Memorial Day asks us to remember—but only some stories. In this post, I explore the overlooked, the uncomfortable, and the power of art to reclaim memory. As I begin my Trump protest portrait, I’m thinking about who gets honored, who gets erased, and what it means to remember with honesty.

he last Monday of May rolls in every year with flags, BBQs, furniture sales, and the language of sacrifice.

But Memorial Day is more than a long weekend. It’s supposed to be a day of collective remembrance. A moment to honor lives lost in military service.

So why does it feel like we’re all being asked to forget?

The Problem with Patriotism-as-Performance

Memorial Day, like so many national holidays, has been commercialized into something hollow. Red, white, and blue napkins. Discounted mattresses. Politicians tweeting flag emojis while actively harming the communities those lost lives were supposed to protect.

And let’s be real: the “freedoms” we’re told to be thankful for don’t exist equally for everyone. Especially not for the marginalized, the silenced, or the systemically oppressed.

We’re told to remember—but only what fits the script.

What About the Rest of Us?

What about the queer soldier who had to hide who they were?
The Black veteran denied benefits after serving?
The mother who lost her child to war and to the country’s neglect?

What about the civilians who carry trauma, the communities torn apart by policies made far from their homes, the ones we don’t talk about because they don’t make for good patriotic branding?

I think about this often.

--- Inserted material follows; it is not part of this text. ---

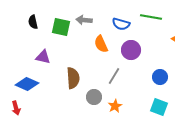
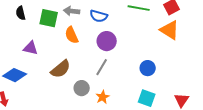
blue semicircle: (121, 24) -> (99, 16), moved
orange semicircle: (101, 44) -> (72, 35), moved
purple circle: (131, 50) -> (107, 41), moved
brown semicircle: (73, 78) -> (61, 69), turned 55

And I can’t help but feel that if we’re going to talk about memory, we need to do it honestly.

How This Ties Into My Work

As I begin my protest portrait of Trump, I’m thinking deeply about symbols:
Flags that fray.
Eagles that glare.
Gold that flakes.
The way power tries to wear the mask of virtue.

Memorial Day will be folded into this piece—because this painting isn’t just about one man. It’s about the rot beneath our rituals. The beauty that still exists despite the betrayal. The way grief, when unacknowledged, curdles into rage.

Beauty in Decay is how I process that duality.
It’s how I remember on my own terms.

Reclaiming the Act of Remembering

What if Memorial Day was more than just patriotic pageantry?

What if we made room for complexity?
For mourning and critique?
For remembering the people who aren’t named in speeches but who deserve to be honored anyway?

This May, I’m holding space for all of it. The grief, the anger, the beauty. The complexity of remembrance. The discomfort of truth.

And I’ll be painting through it—because sometimes, remembering is an act of resistance.